Material to process START
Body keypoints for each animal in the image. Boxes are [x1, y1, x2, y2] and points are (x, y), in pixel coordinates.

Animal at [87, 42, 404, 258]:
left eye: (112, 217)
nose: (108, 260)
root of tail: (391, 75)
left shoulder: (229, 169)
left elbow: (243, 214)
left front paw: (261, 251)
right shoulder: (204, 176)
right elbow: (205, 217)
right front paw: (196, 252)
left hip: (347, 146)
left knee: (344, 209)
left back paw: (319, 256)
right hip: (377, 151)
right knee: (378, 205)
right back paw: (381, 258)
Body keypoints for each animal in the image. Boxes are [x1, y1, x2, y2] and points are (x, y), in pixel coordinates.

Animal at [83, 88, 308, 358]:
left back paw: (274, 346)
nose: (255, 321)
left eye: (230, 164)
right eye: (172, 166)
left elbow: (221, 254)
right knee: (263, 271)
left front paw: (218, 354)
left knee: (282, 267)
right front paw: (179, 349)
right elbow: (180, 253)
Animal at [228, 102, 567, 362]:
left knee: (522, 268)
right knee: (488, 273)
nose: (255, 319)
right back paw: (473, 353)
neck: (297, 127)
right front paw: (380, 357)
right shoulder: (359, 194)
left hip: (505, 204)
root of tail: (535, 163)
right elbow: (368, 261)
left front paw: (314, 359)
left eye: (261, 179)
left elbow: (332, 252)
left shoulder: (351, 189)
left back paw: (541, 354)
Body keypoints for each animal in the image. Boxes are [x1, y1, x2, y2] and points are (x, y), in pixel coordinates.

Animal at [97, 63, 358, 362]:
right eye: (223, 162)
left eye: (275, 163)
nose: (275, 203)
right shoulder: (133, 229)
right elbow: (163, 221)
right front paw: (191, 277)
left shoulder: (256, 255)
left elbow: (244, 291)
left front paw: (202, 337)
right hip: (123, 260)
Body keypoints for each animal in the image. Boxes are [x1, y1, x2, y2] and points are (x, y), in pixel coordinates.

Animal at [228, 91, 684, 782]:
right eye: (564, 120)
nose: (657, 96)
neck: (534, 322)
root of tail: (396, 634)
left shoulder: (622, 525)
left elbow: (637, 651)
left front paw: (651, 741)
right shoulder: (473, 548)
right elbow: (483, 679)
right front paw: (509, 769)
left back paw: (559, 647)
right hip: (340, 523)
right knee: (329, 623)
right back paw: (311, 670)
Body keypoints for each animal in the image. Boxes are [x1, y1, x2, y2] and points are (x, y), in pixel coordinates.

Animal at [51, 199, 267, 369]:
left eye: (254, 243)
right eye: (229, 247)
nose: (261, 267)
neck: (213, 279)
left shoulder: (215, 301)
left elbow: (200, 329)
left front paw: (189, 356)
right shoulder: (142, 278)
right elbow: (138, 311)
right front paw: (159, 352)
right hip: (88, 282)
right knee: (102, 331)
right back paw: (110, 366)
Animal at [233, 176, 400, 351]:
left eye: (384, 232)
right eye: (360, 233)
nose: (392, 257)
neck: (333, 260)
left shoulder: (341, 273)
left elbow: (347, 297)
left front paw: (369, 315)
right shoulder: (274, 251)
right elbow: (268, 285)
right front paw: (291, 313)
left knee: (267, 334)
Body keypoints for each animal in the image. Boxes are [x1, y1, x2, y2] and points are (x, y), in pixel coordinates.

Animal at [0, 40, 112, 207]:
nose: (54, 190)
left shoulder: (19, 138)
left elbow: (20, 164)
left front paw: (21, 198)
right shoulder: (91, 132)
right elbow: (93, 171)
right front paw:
Material to process END
Task details:
Would you please write the entries out again in full, exactly as given?

Output below:
Body keypoints for each animal in the image. Boxes are [x1, y1, x2, y2] and points are (x, y), in pixel coordinates.

Animal at [87, 42, 404, 258]:
left eye: (112, 217)
nose: (108, 260)
root of tail: (391, 75)
left shoulder: (229, 169)
left elbow: (243, 214)
left front paw: (261, 251)
right shoulder: (204, 176)
right elbow: (205, 217)
right front paw: (196, 252)
left hip: (347, 146)
left knee: (344, 209)
left back paw: (319, 256)
right hip: (377, 151)
right knee: (378, 205)
right back paw: (381, 258)
Body keypoints for each animal in the image. Boxes are [x1, y1, x2, y2] and points are (x, y), in pixel coordinates.

Animal at [83, 88, 308, 358]:
left back paw: (274, 346)
nose: (255, 321)
left eye: (230, 164)
right eye: (172, 166)
left elbow: (221, 254)
right knee: (263, 271)
left front paw: (218, 354)
left knee: (282, 267)
right front paw: (179, 349)
right elbow: (180, 253)
Animal at [228, 102, 567, 362]:
left knee: (522, 268)
right knee: (488, 273)
nose: (255, 319)
right back paw: (473, 353)
neck: (297, 127)
right front paw: (380, 357)
right shoulder: (359, 194)
left hip: (505, 204)
root of tail: (535, 163)
right elbow: (368, 261)
left front paw: (314, 359)
left eye: (261, 179)
left elbow: (332, 252)
left shoulder: (351, 189)
left back paw: (541, 354)
Body keypoints for each animal in the image. Boxes are [x1, y1, x2, y2] and points are (x, y), in pixel coordinates.

Animal at [97, 63, 358, 362]:
right eye: (223, 162)
left eye: (275, 163)
nose: (275, 203)
right shoulder: (133, 229)
right elbow: (163, 221)
right front paw: (191, 277)
left shoulder: (256, 255)
left elbow: (244, 291)
left front paw: (202, 337)
right hip: (123, 260)
Body keypoints for each animal in the image. Boxes are [x1, y1, x2, y2] and points are (x, y), in pixel coordinates.

Animal at [228, 91, 684, 782]:
right eye: (564, 120)
nose: (657, 96)
neck: (534, 322)
root of tail: (396, 634)
left shoulder: (622, 525)
left elbow: (637, 651)
left front paw: (651, 741)
right shoulder: (473, 548)
right elbow: (483, 679)
right front paw: (509, 769)
left back paw: (559, 647)
right hip: (340, 523)
right knee: (329, 623)
right back paw: (311, 670)
Body keypoints for each animal in the image. Boxes are [x1, y1, x2, y2] and points are (x, y), in pixel coordinates.

Animal at [51, 199, 267, 369]:
left eye: (254, 243)
right eye: (229, 247)
nose: (261, 267)
neck: (213, 279)
left shoulder: (215, 301)
left elbow: (200, 329)
left front paw: (189, 356)
right shoulder: (142, 278)
right elbow: (138, 311)
right front paw: (159, 352)
right hip: (88, 282)
right knee: (102, 331)
right back paw: (110, 366)
Animal at [233, 176, 400, 351]:
left eye: (384, 232)
right eye: (360, 233)
nose: (392, 257)
neck: (333, 260)
left shoulder: (341, 273)
left elbow: (347, 297)
left front paw: (369, 315)
right shoulder: (274, 251)
right elbow: (268, 285)
right front paw: (291, 313)
left knee: (267, 334)
Body keypoints for each animal in the image. Boxes are [x1, y1, x2, y2] and points are (x, y), in pixel coordinates.

Animal at [0, 40, 112, 207]:
nose: (54, 190)
left shoulder: (19, 138)
left elbow: (20, 164)
left front paw: (21, 198)
right shoulder: (91, 132)
right elbow: (93, 171)
right front paw:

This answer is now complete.